▸ Aim of the exercise
Write out all the entries word for word and omit any pictures.

(Extracted page text data)
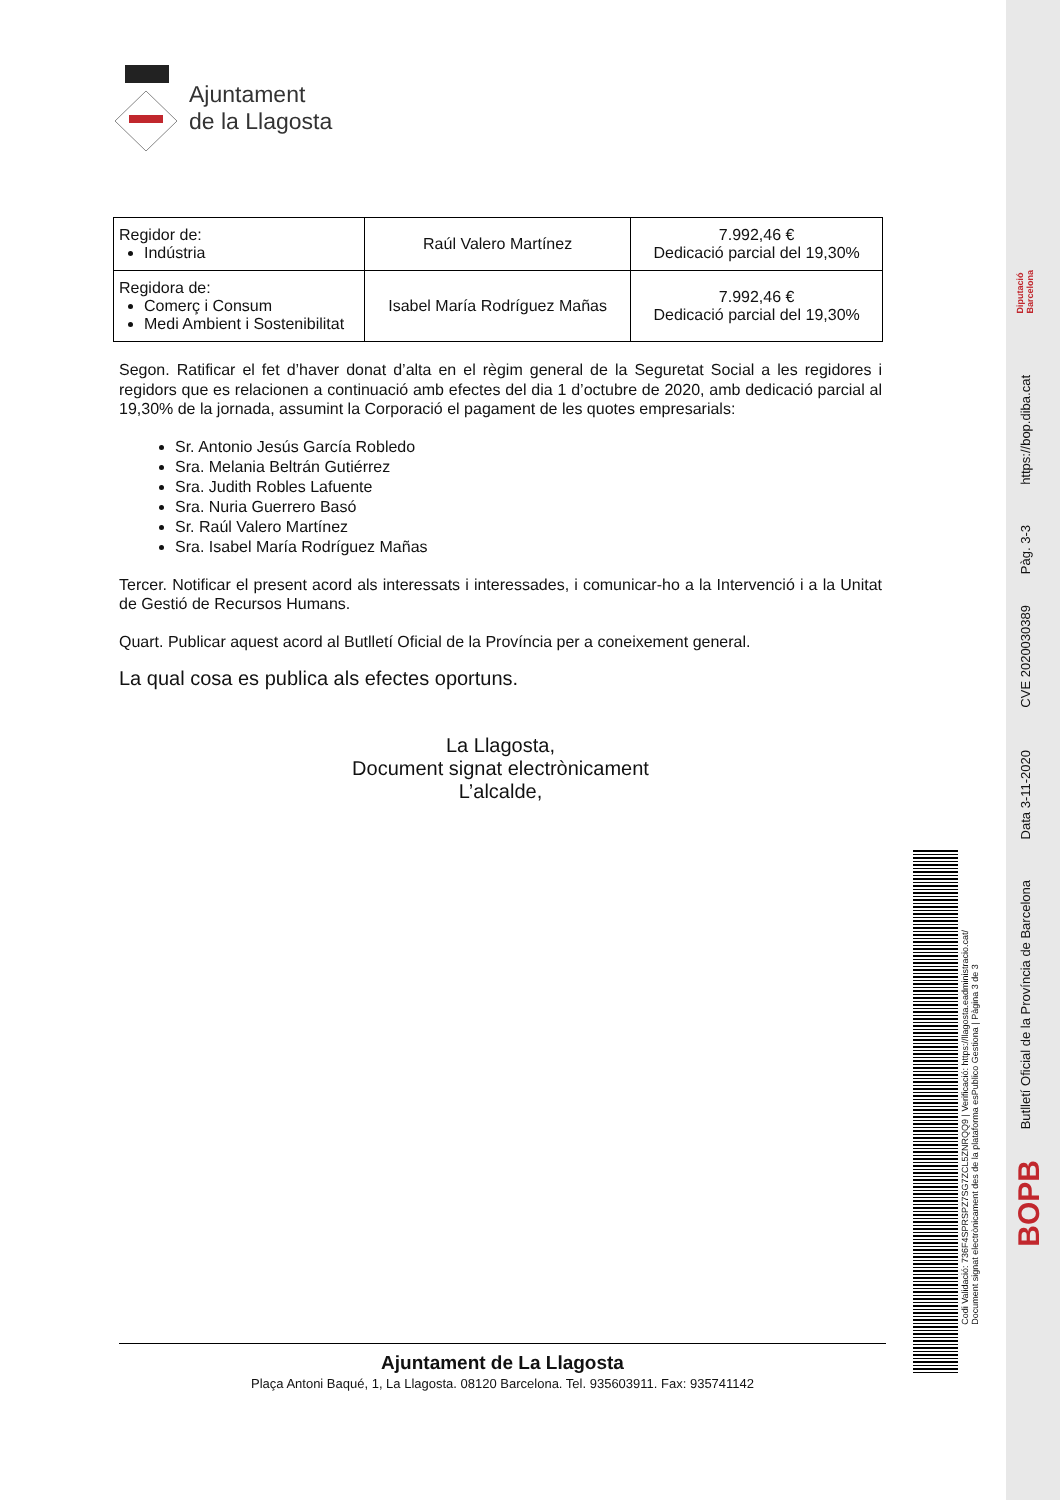Ajuntament
de la Llagosta
| Regidor de: Indústria | Raúl Valero Martínez | 7.992,46 € Dedicació parcial del 19,30% |
| Regidora de: Comerç i Consum Medi Ambient i Sostenibilitat | Isabel María Rodríguez Mañas | 7.992,46 € Dedicació parcial del 19,30% |
Segon. Ratificar el fet d’haver donat d’alta en el règim general de la Seguretat Social a les regidores i regidors que es relacionen a continuació amb efectes del dia 1 d’octubre de 2020, amb dedicació parcial al 19,30% de la jornada, assumint la Corporació el pagament de les quotes empresarials:
Sr. Antonio Jesús García Robledo
Sra. Melania Beltrán Gutiérrez
Sra. Judith Robles Lafuente
Sra. Nuria Guerrero Basó
Sr. Raúl Valero Martínez
Sra. Isabel María Rodríguez Mañas
Tercer. Notificar el present acord als interessats i interessades, i comunicar-ho a la Intervenció i a la Unitat de Gestió de Recursos Humans.
Quart. Publicar aquest acord al Butlletí Oficial de la Província per a coneixement general.
La qual cosa es publica als efectes oportuns.
La Llagosta,
Document signat electrònicament
L’alcalde,
Ajuntament de La Llagosta
Plaça Antoni Baqué, 1, La Llagosta. 08120 Barcelona. Tel. 935603911. Fax: 935741142
Codi Validació: 736F4SPRSPZ7SG7ZCL5ZNRQQ9 | Verificació: https://llagosta.eadministracio.cat/
Document signat electrònicament des de la plataforma esPublico Gestiona | Pàgina 3 de 3
Diputació
Barcelona
https://bop.diba.cat
Pàg. 3-3
CVE 2020030389
Data 3-11-2020
Butlletí Oficial de la Província de Barcelona
BOPB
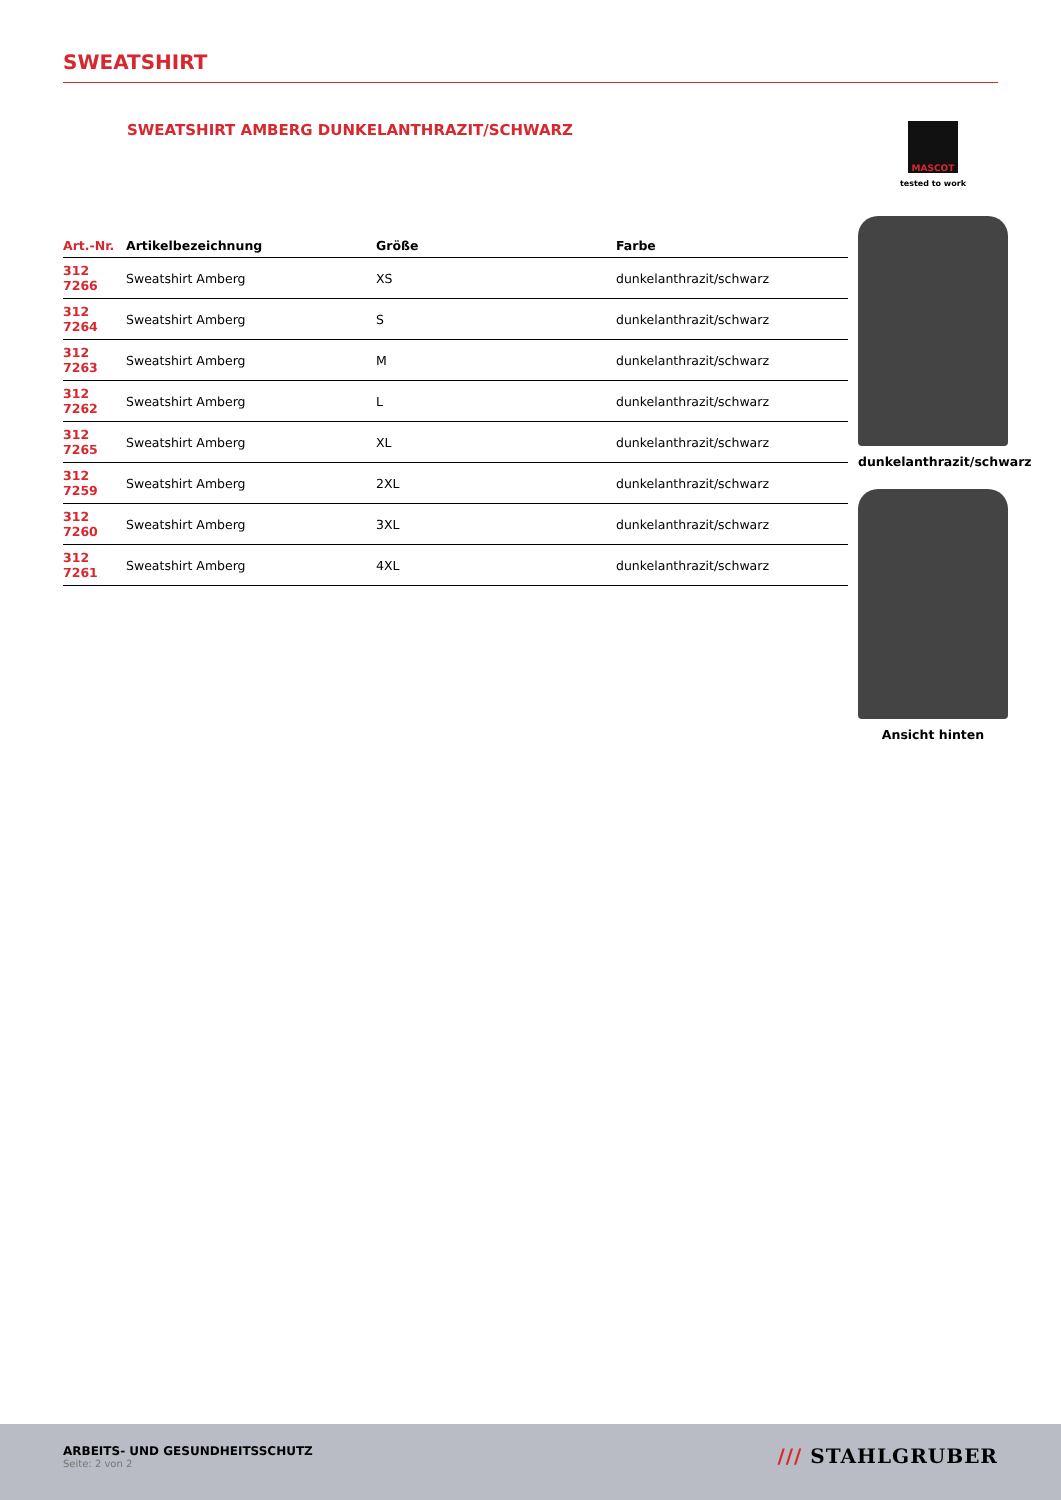SWEATSHIRT
SWEATSHIRT AMBERG DUNKELANTHRAZIT/SCHWARZ
| Art.-Nr. | Artikelbezeichnung | Größe | Farbe |
| --- | --- | --- | --- |
| 312 7266 | Sweatshirt Amberg | XS | dunkelanthrazit/schwarz |
| 312 7264 | Sweatshirt Amberg | S | dunkelanthrazit/schwarz |
| 312 7263 | Sweatshirt Amberg | M | dunkelanthrazit/schwarz |
| 312 7262 | Sweatshirt Amberg | L | dunkelanthrazit/schwarz |
| 312 7265 | Sweatshirt Amberg | XL | dunkelanthrazit/schwarz |
| 312 7259 | Sweatshirt Amberg | 2XL | dunkelanthrazit/schwarz |
| 312 7260 | Sweatshirt Amberg | 3XL | dunkelanthrazit/schwarz |
| 312 7261 | Sweatshirt Amberg | 4XL | dunkelanthrazit/schwarz |
MASCOT
tested to work
dunkelanthrazit/schwarz
Ansicht hinten
ARBEITS- UND GESUNDHEITSSCHUTZ
Seite: 2 von 2
/// STAHLGRUBER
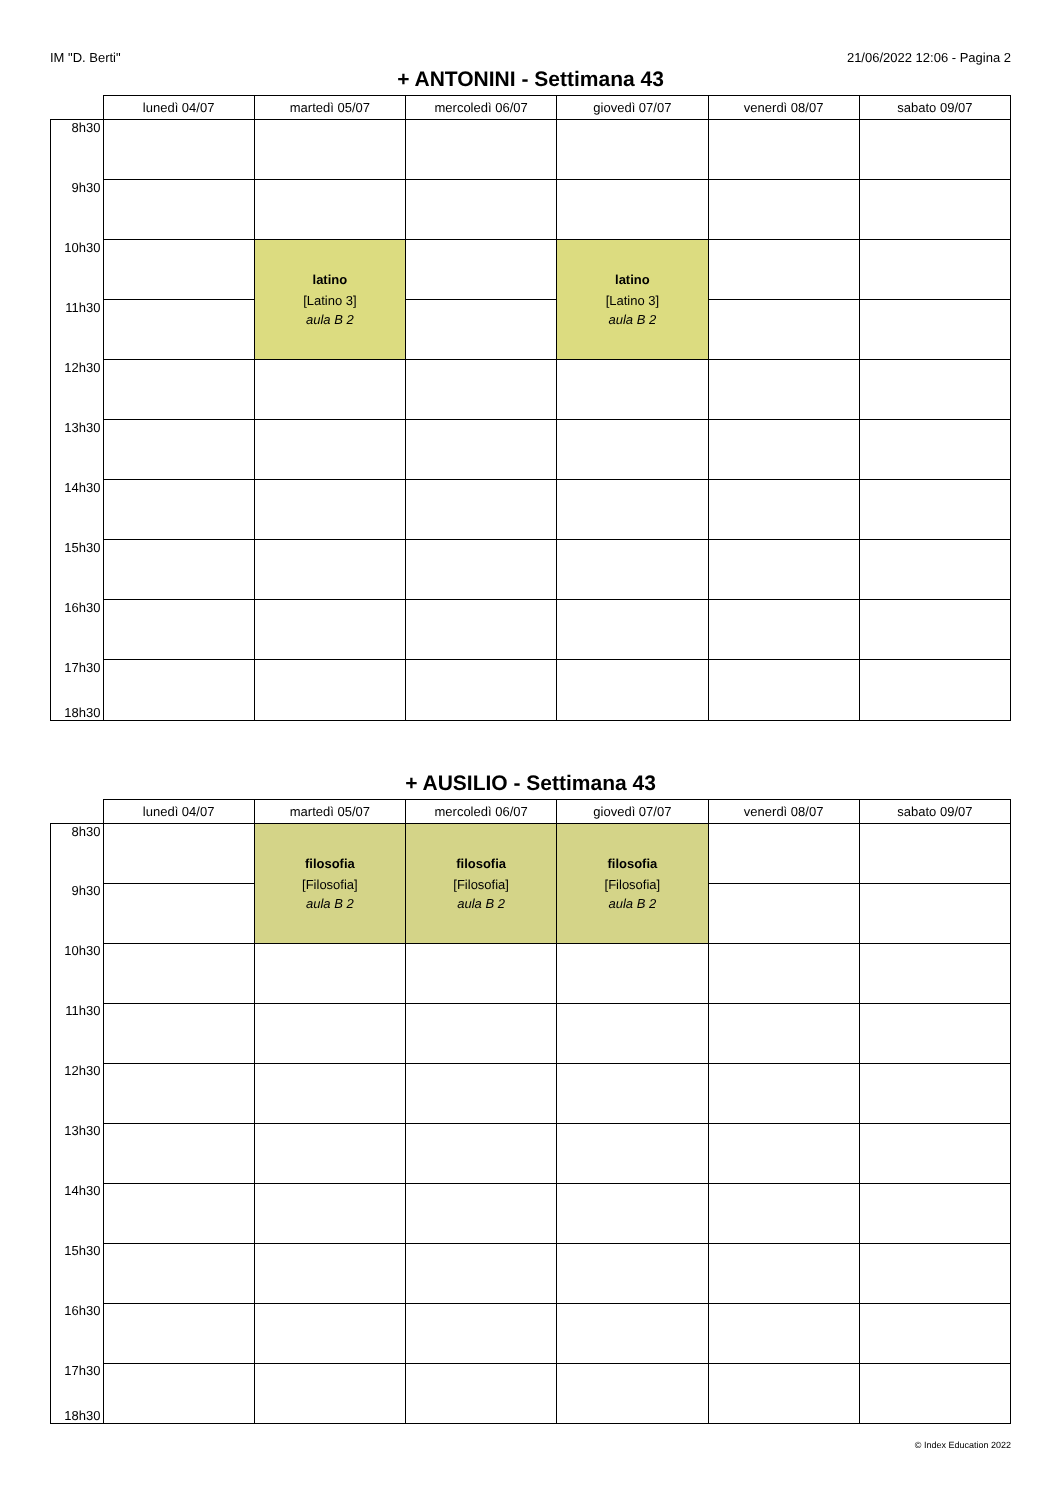IM "D. Berti" 21/06/2022 12:06 - Pagina 2
+ ANTONINI - Settimana 43
| | lunedì 04/07 | martedì 05/07 | mercoledì 06/07 | giovedì 07/07 | venerdì 08/07 | sabato 09/07 |
| --- | --- | --- | --- | --- | --- | --- |
| 8h30 | | | | | | |
| 9h30 | | | | | | |
| 10h30 | | latino [Latino 3] aula B 2 | | latino [Latino 3] aula B 2 | | |
| 11h30 | | | | | | |
| 12h30 | | | | | | |
| 13h30 | | | | | | |
| 14h30 | | | | | | |
| 15h30 | | | | | | |
| 16h30 | | | | | | |
| 17h30 18h30 | | | | | | |
+ AUSILIO - Settimana 43
| | lunedì 04/07 | martedì 05/07 | mercoledì 06/07 | giovedì 07/07 | venerdì 08/07 | sabato 09/07 |
| --- | --- | --- | --- | --- | --- | --- |
| 8h30 | | filosofia [Filosofia] aula B 2 | filosofia [Filosofia] aula B 2 | filosofia [Filosofia] aula B 2 | | |
| 9h30 | | | | | | |
| 10h30 | | | | | | |
| 11h30 | | | | | | |
| 12h30 | | | | | | |
| 13h30 | | | | | | |
| 14h30 | | | | | | |
| 15h30 | | | | | | |
| 16h30 | | | | | | |
| 17h30 18h30 | | | | | | |
© Index Education 2022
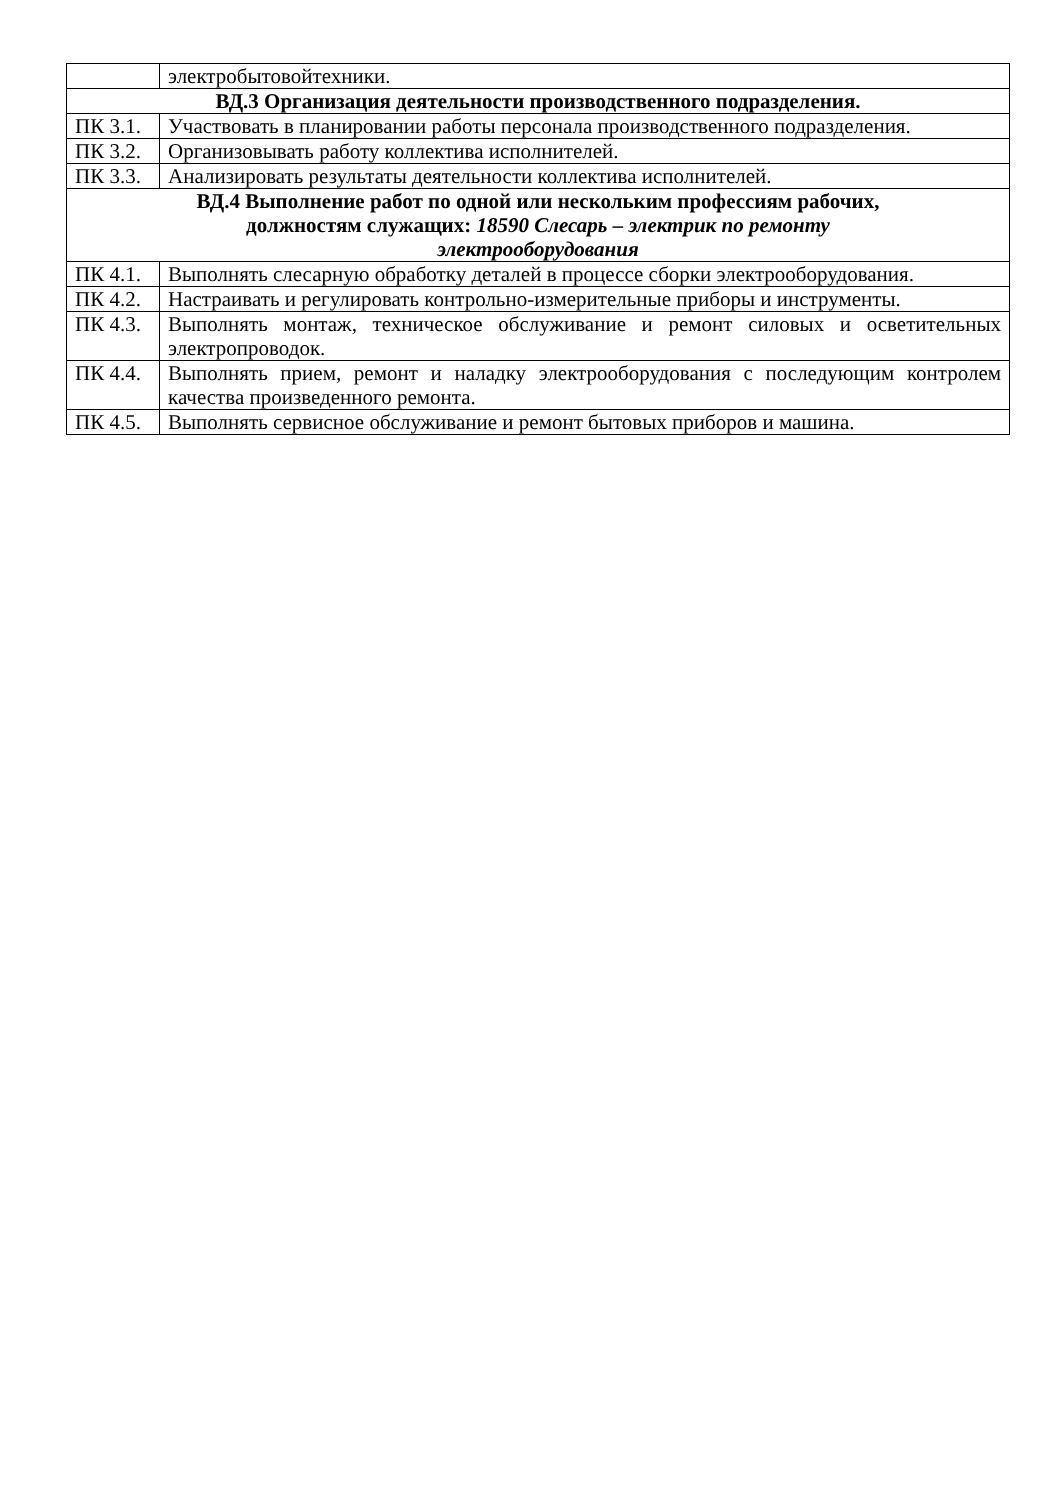| | электробытовойтехники. |
| ВД.3 Организация деятельности производственного подразделения. | |
| ПК 3.1. | Участвовать в планировании работы персонала производственного подразделения. |
| ПК 3.2. | Организовывать работу коллектива исполнителей. |
| ПК 3.3. | Анализировать результаты деятельности коллектива исполнителей. |
| ВД.4 Выполнение работ по одной или нескольким профессиям рабочих, должностям служащих: 18590 Слесарь – электрик по ремонту электрооборудования | |
| ПК 4.1. | Выполнять слесарную обработку деталей в процессе сборки электрооборудования. |
| ПК 4.2. | Настраивать и регулировать контрольно-измерительные приборы и инструменты. |
| ПК 4.3. | Выполнять монтаж, техническое обслуживание и ремонт силовых и осветительных электропроводок. |
| ПК 4.4. | Выполнять прием, ремонт и наладку электрооборудования с последующим контролем качества произведенного ремонта. |
| ПК 4.5. | Выполнять сервисное обслуживание и ремонт бытовых приборов и машина. |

▸ Solution for this task
Ajuntament
de la Llagosta
| Regidor de: Indústria | Raúl Valero Martínez | 7.992,46 € Dedicació parcial del 19,30% |
| Regidora de: Comerç i Consum Medi Ambient i Sostenibilitat | Isabel María Rodríguez Mañas | 7.992,46 € Dedicació parcial del 19,30% |
Segon. Ratificar el fet d’haver donat d’alta en el règim general de la Seguretat Social a les regidores i regidors que es relacionen a continuació amb efectes del dia 1 d’octubre de 2020, amb dedicació parcial al 19,30% de la jornada, assumint la Corporació el pagament de les quotes empresarials:
Sr. Antonio Jesús García Robledo
Sra. Melania Beltrán Gutiérrez
Sra. Judith Robles Lafuente
Sra. Nuria Guerrero Basó
Sr. Raúl Valero Martínez
Sra. Isabel María Rodríguez Mañas
Tercer. Notificar el present acord als interessats i interessades, i comunicar-ho a la Intervenció i a la Unitat de Gestió de Recursos Humans.
Quart. Publicar aquest acord al Butlletí Oficial de la Província per a coneixement general.
La qual cosa es publica als efectes oportuns.
La Llagosta,
Document signat electrònicament
L’alcalde,
Ajuntament de La Llagosta
Plaça Antoni Baqué, 1, La Llagosta. 08120 Barcelona. Tel. 935603911. Fax: 935741142
Codi Validació: 736F4SPRSPZ7SG7ZCL5ZNRQQ9 | Verificació: https://llagosta.eadministracio.cat/
Document signat electrònicament des de la plataforma esPublico Gestiona | Pàgina 3 de 3
Diputació
Barcelona
https://bop.diba.cat
Pàg. 3-3
CVE 2020030389
Data 3-11-2020
Butlletí Oficial de la Província de Barcelona
BOPB
SWEATSHIRT
SWEATSHIRT AMBERG DUNKELANTHRAZIT/SCHWARZ
| Art.-Nr. | Artikelbezeichnung | Größe | Farbe |
| --- | --- | --- | --- |
| 312 7266 | Sweatshirt Amberg | XS | dunkelanthrazit/schwarz |
| 312 7264 | Sweatshirt Amberg | S | dunkelanthrazit/schwarz |
| 312 7263 | Sweatshirt Amberg | M | dunkelanthrazit/schwarz |
| 312 7262 | Sweatshirt Amberg | L | dunkelanthrazit/schwarz |
| 312 7265 | Sweatshirt Amberg | XL | dunkelanthrazit/schwarz |
| 312 7259 | Sweatshirt Amberg | 2XL | dunkelanthrazit/schwarz |
| 312 7260 | Sweatshirt Amberg | 3XL | dunkelanthrazit/schwarz |
| 312 7261 | Sweatshirt Amberg | 4XL | dunkelanthrazit/schwarz |
MASCOT
tested to work
dunkelanthrazit/schwarz
Ansicht hinten
ARBEITS- UND GESUNDHEITSSCHUTZ
Seite: 2 von 2
/// STAHLGRUBER
IM "D. Berti" 21/06/2022 12:06 - Pagina 2
+ ANTONINI - Settimana 43
| | lunedì 04/07 | martedì 05/07 | mercoledì 06/07 | giovedì 07/07 | venerdì 08/07 | sabato 09/07 |
| --- | --- | --- | --- | --- | --- | --- |
| 8h30 | | | | | | |
| 9h30 | | | | | | |
| 10h30 | | latino [Latino 3] aula B 2 | | latino [Latino 3] aula B 2 | | |
| 11h30 | | | | | | |
| 12h30 | | | | | | |
| 13h30 | | | | | | |
| 14h30 | | | | | | |
| 15h30 | | | | | | |
| 16h30 | | | | | | |
| 17h30 18h30 | | | | | | |
+ AUSILIO - Settimana 43
| | lunedì 04/07 | martedì 05/07 | mercoledì 06/07 | giovedì 07/07 | venerdì 08/07 | sabato 09/07 |
| --- | --- | --- | --- | --- | --- | --- |
| 8h30 | | filosofia [Filosofia] aula B 2 | filosofia [Filosofia] aula B 2 | filosofia [Filosofia] aula B 2 | | |
| 9h30 | | | | | | |
| 10h30 | | | | | | |
| 11h30 | | | | | | |
| 12h30 | | | | | | |
| 13h30 | | | | | | |
| 14h30 | | | | | | |
| 15h30 | | | | | | |
| 16h30 | | | | | | |
| 17h30 18h30 | | | | | | |
© Index Education 2022
| | электробытовойтехники. |
| ВД.3 Организация деятельности производственного подразделения. | |
| ПК 3.1. | Участвовать в планировании работы персонала производственного подразделения. |
| ПК 3.2. | Организовывать работу коллектива исполнителей. |
| ПК 3.3. | Анализировать результаты деятельности коллектива исполнителей. |
| ВД.4 Выполнение работ по одной или нескольким профессиям рабочих, должностям служащих: 18590 Слесарь – электрик по ремонту электрооборудования | |
| ПК 4.1. | Выполнять слесарную обработку деталей в процессе сборки электрооборудования. |
| ПК 4.2. | Настраивать и регулировать контрольно-измерительные приборы и инструменты. |
| ПК 4.3. | Выполнять монтаж, техническое обслуживание и ремонт силовых и осветительных электропроводок. |
| ПК 4.4. | Выполнять прием, ремонт и наладку электрооборудования с последующим контролем качества произведенного ремонта. |
| ПК 4.5. | Выполнять сервисное обслуживание и ремонт бытовых приборов и машина. |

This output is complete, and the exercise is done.